Packers Projected to Cut $50 Million All-Pro After 2023 Season

Packers News De'Vondre Campbell Packers Cut

Getty Packers head coach Matt LaFleur.

The Green Bay Packers could have tough decisions to make regarding a few of their veteran defensive starters heading into the 2024 offseason, one of which could involve the departure of former All-Pro linebacker De’Vondre Campbell.

Campbell has struggled to live up to the value of the five-year, $50 million contract extension the Packers handed him following his outstanding All-Pro season in 2021. He has missed six games due to injury and could miss a seventh if he is unable to return for Week 18’s regular-season finale against the Chicago Bears with the playoffs on the line.

With Quay Walker and Isaiah McDuffie playing well in his absence, Matt Schenidman of The Athletic believes that Campbell will be on the chopping block after the season.

“[Jordan] Love signs a four-year, $180 million extension. [AJ] Dillon leaves in free agency. Campbell and [David] Bakhtiari get cut,” Schneidman projected in his weekly Packers mailbag on January 3, answering a question about key Packers’ futures.


De’Vondre Campbell No Longer Essential for Packers

Campbell once felt like a long-awaited solution for the Packers defense. During his first season in 2021, he brought a stabilizing presence to the middle linebacker spot and played at a first-team All-Pro level, all while playing on a one-year, $2 million deal. And the Packers appreciated it enough to sign him to a five-year, $50 million extension.

Still, Packers general manager Brian Gutekunst hedged his best almost immediately, using his first of two first-round draft picks in the 2022 NFL draft on Walker, a star for Georgia’s national championship team. The initial plan appeared to be for the Packers to insert Walker as the No. 2 linebacker alongside Campbell, but it took less than one season for Walker to earn himself a larger share of the snaps.

Jump forward to the final week of 2023 and Walker is unquestionably the Packers’ top linebacker. McDuffie, a sixth-round pick in 2021, has also been playing well in relief of Campbell while he has been recovering from a neck injury. If the Packers feel steady about the two of them moving forward, they might decide Campbell is expendable.

According to Over the Cap, the Packers can clear roughly $10.7 million in cap space if they make Campbell a post-June 1 release in 2024. They would be responsible for about $10 million in dead money over the next three seasons, but it might be a cost they are comfortable paying if they want to avoid his $12 million-plus cap hits through 2026.


Which Others Packers Could Be Gone in 2024?

De’Vondre Campbell is not the only Packers veteran who could potentially be on the outs in 2024. Schneidman touched on it in his mailbag, but it also appears that Bakhtiari — a five-time All-Pro — could be heading toward a divorce with the Packers.

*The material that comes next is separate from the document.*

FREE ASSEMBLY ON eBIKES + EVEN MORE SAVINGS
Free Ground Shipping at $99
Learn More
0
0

Bakhtiari has been phenomenal when he has been able to play throughout his Packers career, and Green Bay would almost certainly love to keep him if they felt he could rely on his availability. Unfortunately, the Packers have likely run out of patience with his knee, which has remained unreliable and has kept him out of 38 games — not counting the playoffs — since he first injured it on New Year’s Eve 2020.

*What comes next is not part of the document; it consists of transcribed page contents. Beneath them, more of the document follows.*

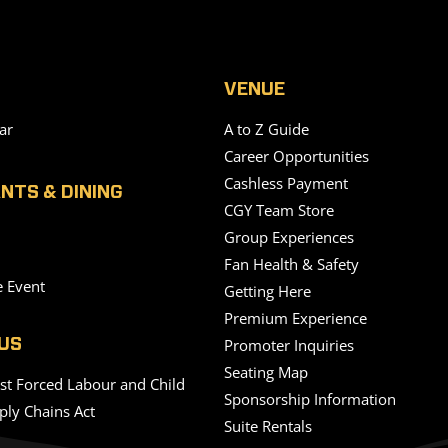
VENUE
ar
A to Z Guide
Career Opportunities
Cashless Payment
NTS & DINING
CGY Team Store
Group Experiences
Fan Health & Safety
e Event
Getting Here
Premium Experience
Promoter Inquiries
US
Seating Map
nst Forced Labour and Child
Sponsorship Information
ply Chains Act
Suite Rentals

Bakhtiari played exactly one game in 2023 before injuring his knee and being forced to undergo season-ending knee surgery again. At a certain point, the Packers have to cut their losses and move him off the payroll, especially with his cap hit set to jump above $40 million next season. They can save about $20 million in 2024 if they cut him.

The other veteran in question is running back Aaron Jones. While Jones has also dealt with injury troubles in 2023, he has reminded everyone in recent weeks that, when he is on the field, he is a difference-maker for the offense. Jones’ cap number is due to rise to about $17 million next season, but the Packers also have about $6.63 million more owed to him in 2025 — during a void year when he is no longer under contract.

The Packers’ best course of action might be negotiating a new deal with Jones, one that would lower his cap number for next season but also give him more future security.